§ **What to work on**
Below are entries. Reproduce exactly the lines between the line holding "Document page, 1241x1754 pixels." and the line holding "For every layout element, output its label and", inclusive, and only those.

§ **Information given**
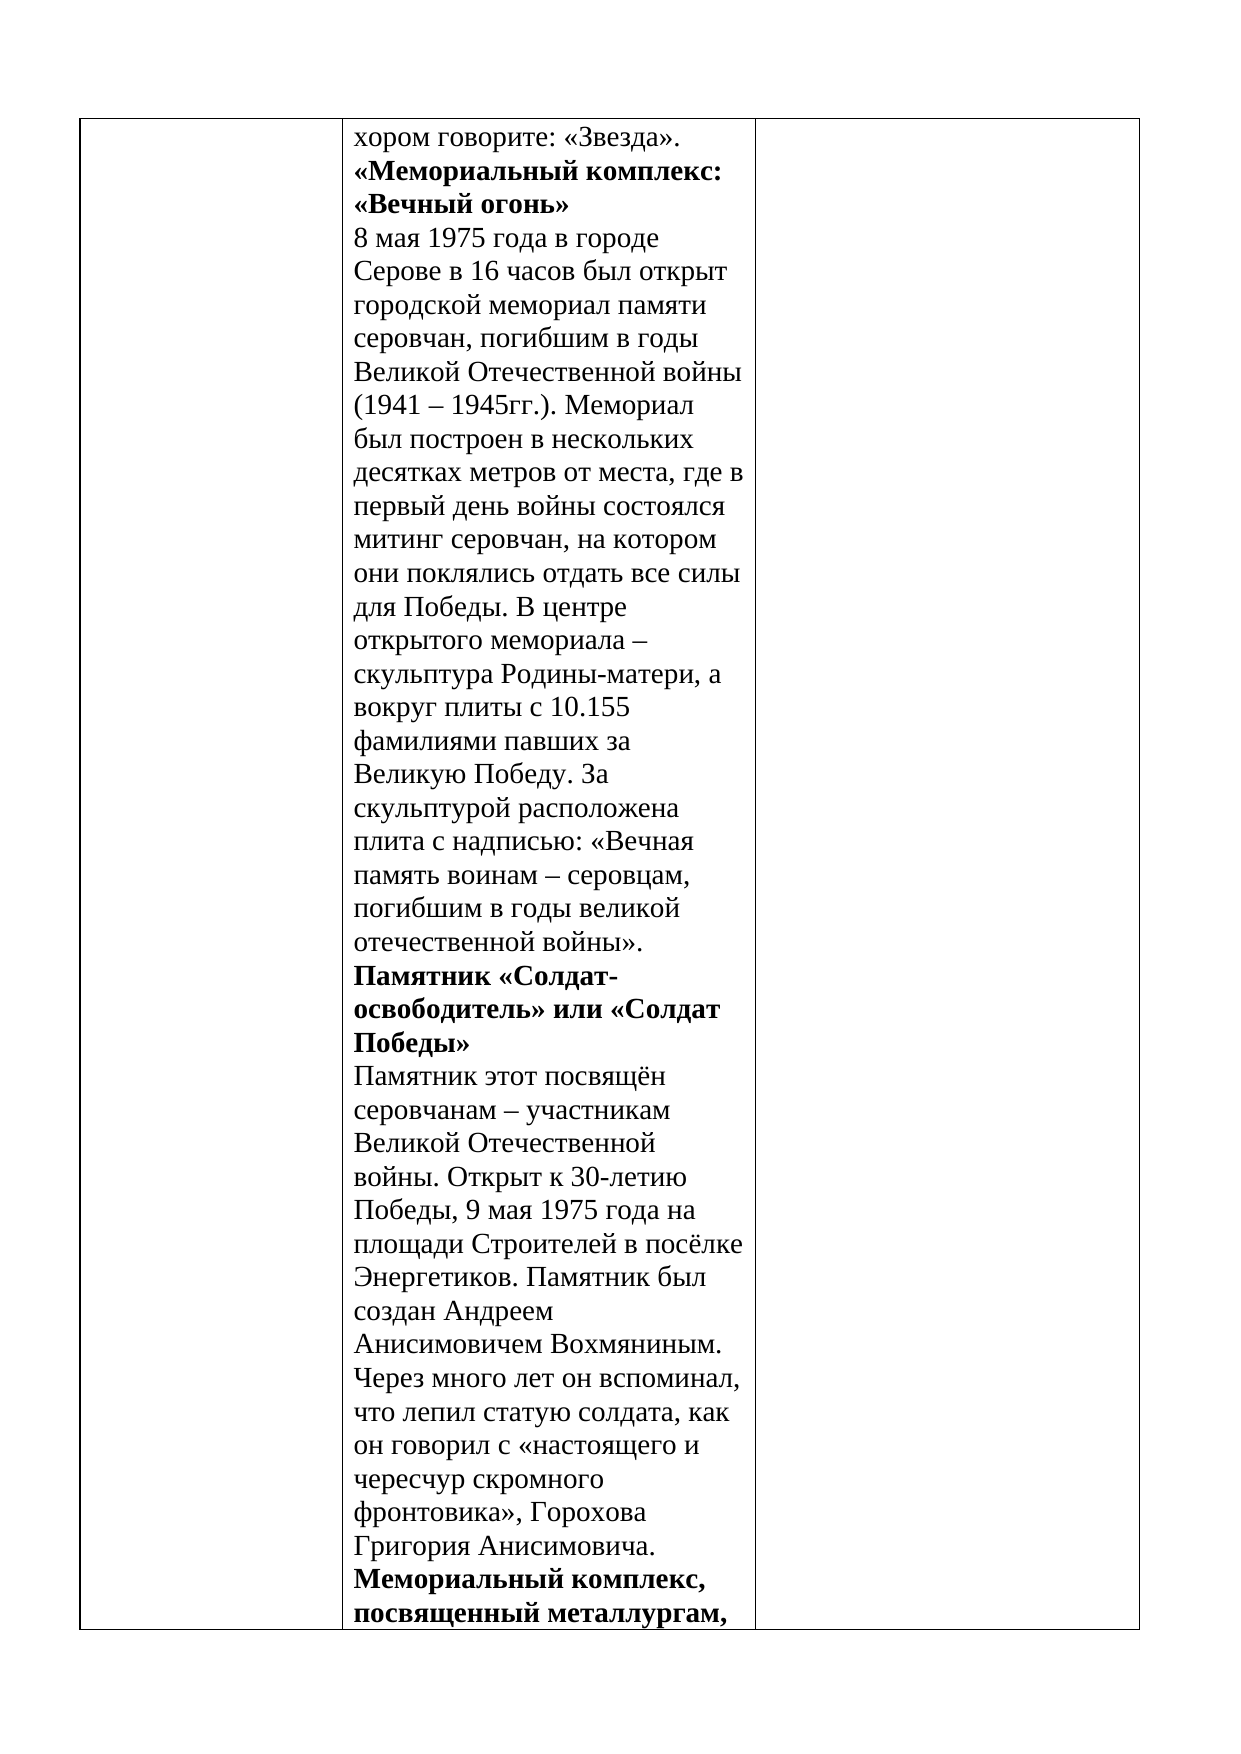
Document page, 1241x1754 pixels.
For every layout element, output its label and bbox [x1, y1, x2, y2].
...
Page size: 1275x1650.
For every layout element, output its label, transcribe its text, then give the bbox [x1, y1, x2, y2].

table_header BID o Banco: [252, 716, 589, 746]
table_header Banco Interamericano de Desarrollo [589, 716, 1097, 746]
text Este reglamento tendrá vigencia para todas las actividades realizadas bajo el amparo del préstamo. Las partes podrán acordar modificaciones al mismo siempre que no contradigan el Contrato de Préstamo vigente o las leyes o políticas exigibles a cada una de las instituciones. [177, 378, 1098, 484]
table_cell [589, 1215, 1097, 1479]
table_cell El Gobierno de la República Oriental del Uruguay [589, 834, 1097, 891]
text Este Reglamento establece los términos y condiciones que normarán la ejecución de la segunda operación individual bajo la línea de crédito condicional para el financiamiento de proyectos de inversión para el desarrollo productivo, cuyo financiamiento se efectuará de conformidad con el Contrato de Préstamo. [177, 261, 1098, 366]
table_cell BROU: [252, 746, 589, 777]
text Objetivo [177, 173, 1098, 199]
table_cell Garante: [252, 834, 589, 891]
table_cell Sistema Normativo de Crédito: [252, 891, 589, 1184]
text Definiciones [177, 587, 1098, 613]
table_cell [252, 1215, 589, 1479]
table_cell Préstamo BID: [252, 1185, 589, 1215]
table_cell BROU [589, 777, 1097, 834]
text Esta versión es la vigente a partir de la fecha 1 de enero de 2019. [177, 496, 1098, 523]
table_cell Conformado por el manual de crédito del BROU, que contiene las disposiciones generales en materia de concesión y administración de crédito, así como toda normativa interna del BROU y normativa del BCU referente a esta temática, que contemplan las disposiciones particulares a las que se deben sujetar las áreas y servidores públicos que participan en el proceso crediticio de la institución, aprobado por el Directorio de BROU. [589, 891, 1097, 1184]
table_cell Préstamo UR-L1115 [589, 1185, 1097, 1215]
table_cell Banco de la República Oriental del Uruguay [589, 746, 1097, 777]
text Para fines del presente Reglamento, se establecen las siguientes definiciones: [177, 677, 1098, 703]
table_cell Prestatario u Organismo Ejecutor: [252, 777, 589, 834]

§ **Answer to the problem**
Document page, 1241x1754 pixels.
For every layout element, output its label and bbox [x1, y1, x2, y2].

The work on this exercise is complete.